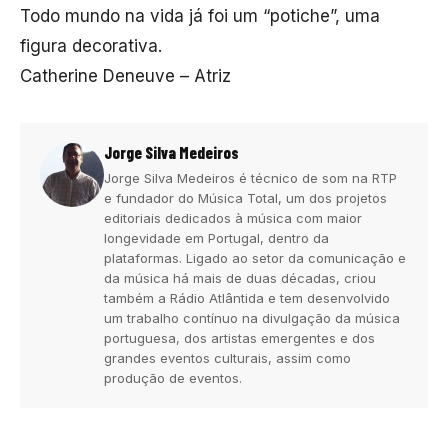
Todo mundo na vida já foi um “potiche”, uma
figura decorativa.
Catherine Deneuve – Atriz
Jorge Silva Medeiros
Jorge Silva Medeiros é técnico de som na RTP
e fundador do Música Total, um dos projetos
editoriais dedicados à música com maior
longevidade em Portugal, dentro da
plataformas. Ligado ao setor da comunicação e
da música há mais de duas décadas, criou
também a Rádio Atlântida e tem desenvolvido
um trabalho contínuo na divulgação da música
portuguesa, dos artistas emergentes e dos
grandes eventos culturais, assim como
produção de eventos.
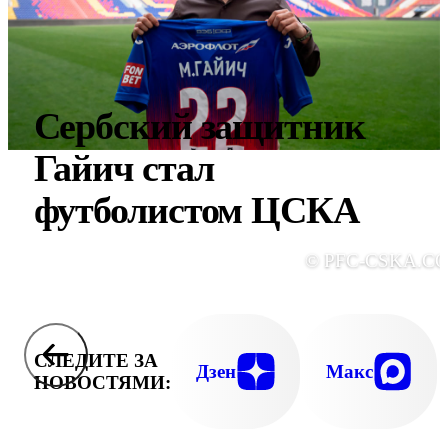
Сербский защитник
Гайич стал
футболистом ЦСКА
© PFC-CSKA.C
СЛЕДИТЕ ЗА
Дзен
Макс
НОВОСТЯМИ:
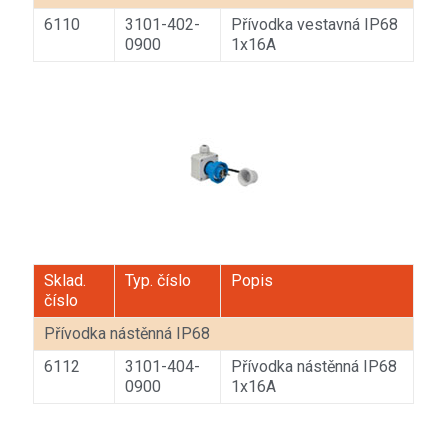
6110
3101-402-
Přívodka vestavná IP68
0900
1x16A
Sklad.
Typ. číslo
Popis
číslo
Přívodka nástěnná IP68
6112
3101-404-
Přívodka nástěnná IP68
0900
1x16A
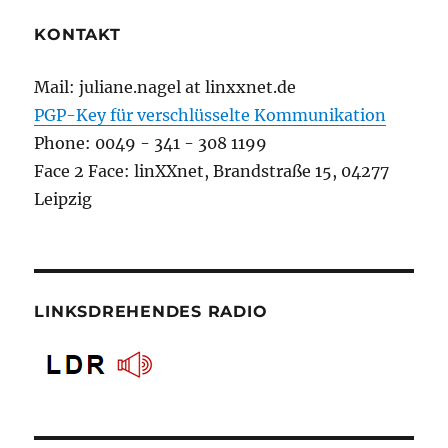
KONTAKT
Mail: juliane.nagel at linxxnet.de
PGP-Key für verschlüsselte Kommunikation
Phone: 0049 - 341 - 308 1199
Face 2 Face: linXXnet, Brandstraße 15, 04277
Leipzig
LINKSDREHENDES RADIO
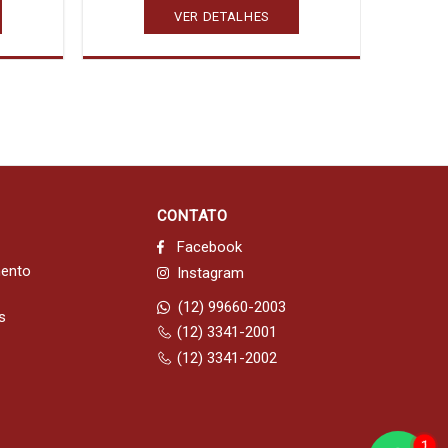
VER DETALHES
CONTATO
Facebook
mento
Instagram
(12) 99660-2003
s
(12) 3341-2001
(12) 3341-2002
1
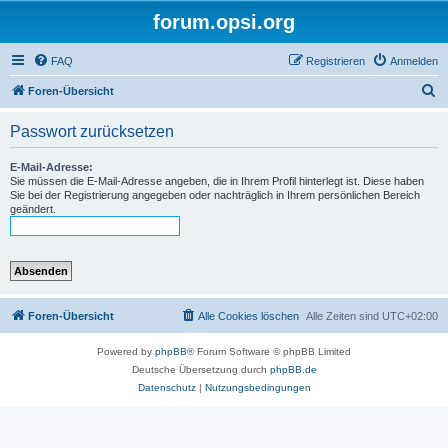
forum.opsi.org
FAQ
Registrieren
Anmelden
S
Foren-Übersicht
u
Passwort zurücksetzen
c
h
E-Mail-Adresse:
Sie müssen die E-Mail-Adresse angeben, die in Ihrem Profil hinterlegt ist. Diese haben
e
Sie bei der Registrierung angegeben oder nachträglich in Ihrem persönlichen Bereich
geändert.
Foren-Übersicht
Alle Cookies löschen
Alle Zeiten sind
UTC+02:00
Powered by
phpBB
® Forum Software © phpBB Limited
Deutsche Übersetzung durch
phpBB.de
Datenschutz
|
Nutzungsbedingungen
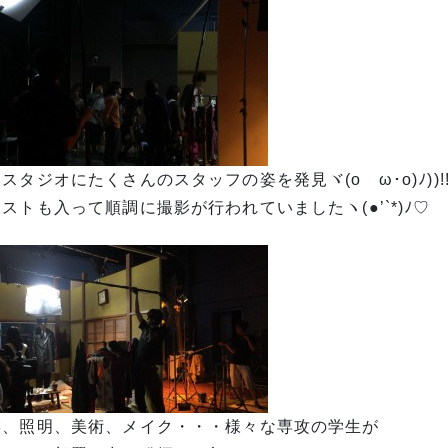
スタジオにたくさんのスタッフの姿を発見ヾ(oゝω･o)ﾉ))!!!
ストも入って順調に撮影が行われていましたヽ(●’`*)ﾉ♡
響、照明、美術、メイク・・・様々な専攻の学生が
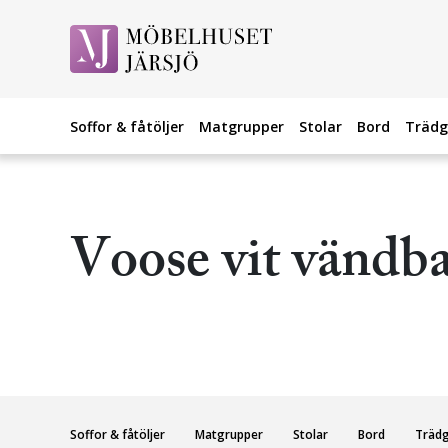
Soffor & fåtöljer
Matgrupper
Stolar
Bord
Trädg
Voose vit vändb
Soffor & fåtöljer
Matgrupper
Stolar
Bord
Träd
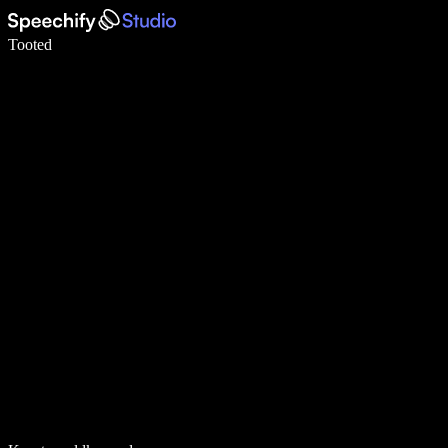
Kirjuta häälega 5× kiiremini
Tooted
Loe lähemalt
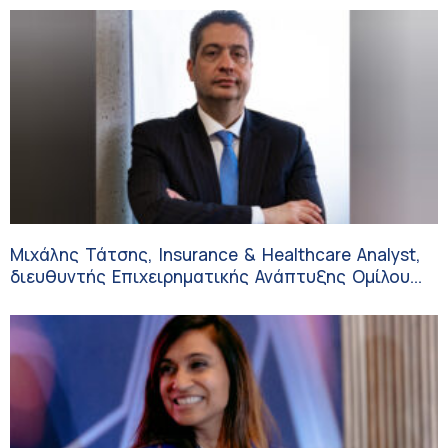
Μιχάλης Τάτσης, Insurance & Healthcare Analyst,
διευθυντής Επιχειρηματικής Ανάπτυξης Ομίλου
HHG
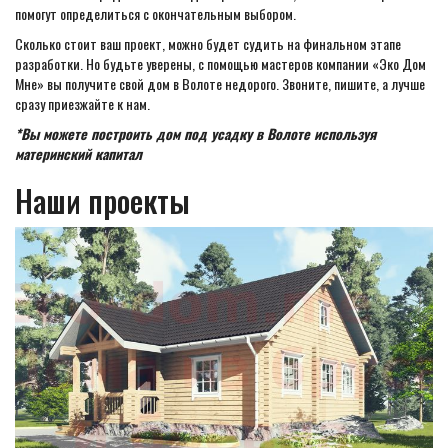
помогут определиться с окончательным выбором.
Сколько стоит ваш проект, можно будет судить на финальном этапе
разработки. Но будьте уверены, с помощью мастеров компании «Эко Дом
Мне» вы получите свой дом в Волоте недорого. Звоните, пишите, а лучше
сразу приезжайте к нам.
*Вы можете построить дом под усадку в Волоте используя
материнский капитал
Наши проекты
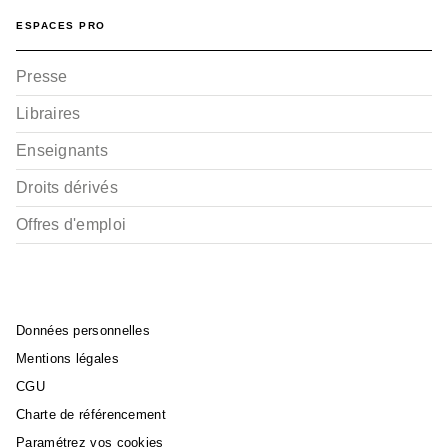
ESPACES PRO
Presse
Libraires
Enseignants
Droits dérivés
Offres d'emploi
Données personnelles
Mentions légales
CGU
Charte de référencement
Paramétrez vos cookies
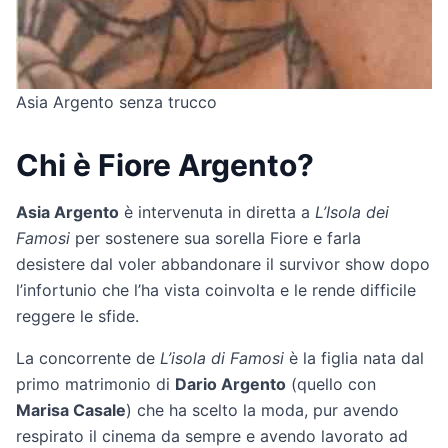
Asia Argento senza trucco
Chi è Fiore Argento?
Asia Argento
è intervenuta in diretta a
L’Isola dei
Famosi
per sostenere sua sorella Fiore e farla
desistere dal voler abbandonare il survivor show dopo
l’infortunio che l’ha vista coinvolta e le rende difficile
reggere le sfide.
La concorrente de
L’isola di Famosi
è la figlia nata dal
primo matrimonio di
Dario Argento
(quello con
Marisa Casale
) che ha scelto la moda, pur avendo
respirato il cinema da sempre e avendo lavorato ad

DIRECTIONS FOR THIS TASK:
Produce a word-for-word version of the material, with no pictures included.

ANSWER TO THE PROBLEM:
Todo mundo na vida já foi um “potiche”, uma
figura decorativa.
Catherine Deneuve – Atriz
Jorge Silva Medeiros
Jorge Silva Medeiros é técnico de som na RTP
e fundador do Música Total, um dos projetos
editoriais dedicados à música com maior
longevidade em Portugal, dentro da
plataformas. Ligado ao setor da comunicação e
da música há mais de duas décadas, criou
também a Rádio Atlântida e tem desenvolvido
um trabalho contínuo na divulgação da música
portuguesa, dos artistas emergentes e dos
grandes eventos culturais, assim como
produção de eventos.
Сербский защитник
Гайич стал
футболистом ЦСКА
© PFC-CSKA.C
СЛЕДИТЕ ЗА
Дзен
Макс
НОВОСТЯМИ:
6110
3101-402-
Přívodka vestavná IP68
0900
1x16A
Sklad.
Typ. číslo
Popis
číslo
Přívodka nástěnná IP68
6112
3101-404-
Přívodka nástěnná IP68
0900
1x16A
KONTAKT
Mail: juliane.nagel at linxxnet.de
PGP-Key für verschlüsselte Kommunikation
Phone: 0049 - 341 - 308 1199
Face 2 Face: linXXnet, Brandstraße 15, 04277
Leipzig
LINKSDREHENDES RADIO
VER DETALHES
CONTATO
Facebook
mento
Instagram
(12) 99660-2003
s
(12) 3341-2001
(12) 3341-2002
1
forum.opsi.org
FAQ
Registrieren
Anmelden
S
Foren-Übersicht
u
Passwort zurücksetzen
c
h
E-Mail-Adresse:
Sie müssen die E-Mail-Adresse angeben, die in Ihrem Profil hinterlegt ist. Diese haben
e
Sie bei der Registrierung angegeben oder nachträglich in Ihrem persönlichen Bereich
geändert.
Foren-Übersicht
Alle Cookies löschen
Alle Zeiten sind
UTC+02:00
Powered by
phpBB
® Forum Software © phpBB Limited
Deutsche Übersetzung durch
phpBB.de
Datenschutz
|
Nutzungsbedingungen
スタジオにたくさんのスタッフの姿を発見ヾ(oゝω･o)ﾉ))!!!
ストも入って順調に撮影が行われていましたヽ(●’`*)ﾉ♡
響、照明、美術、メイク・・・様々な専攻の学生が
Soffor & fåtöljer
Matgrupper
Stolar
Bord
Trädg
Voose vit vändb
Soffor & fåtöljer
Matgrupper
Stolar
Bord
Träd
Kirjuta häälega 5× kiiremini
Tooted
Loe lähemalt
Μιχάλης Τάτσης, Insurance & Healthcare Analyst,
διευθυντής Επιχειρηματικής Ανάπτυξης Ομίλου
HHG
помогут определиться с окончательным выбором.
Сколько стоит ваш проект, можно будет судить на финальном этапе
разработки. Но будьте уверены, с помощью мастеров компании «Эко Дом
Мне» вы получите свой дом в Волоте недорого. Звоните, пишите, а лучше
сразу приезжайте к нам.
*Вы можете построить дом под усадку в Волоте используя
материнский капитал
Наши проекты
ESPACES PRO
Presse
Libraires
Enseignants
Droits dérivés
Offres d'emploi
Données personnelles
Mentions légales
CGU
Charte de référencement
Paramétrez vos cookies
Asia Argento senza trucco
Chi è Fiore Argento?
Asia Argento
è intervenuta in diretta a
L’Isola dei
Famosi
per sostenere sua sorella Fiore e farla
desistere dal voler abbandonare il survivor show dopo
l’infortunio che l’ha vista coinvolta e le rende difficile
reggere le sfide.
La concorrente de
L’isola di Famosi
è la figlia nata dal
primo matrimonio di
Dario Argento
(quello con
Marisa Casale
) che ha scelto la moda, pur avendo
respirato il cinema da sempre e avendo lavorato ad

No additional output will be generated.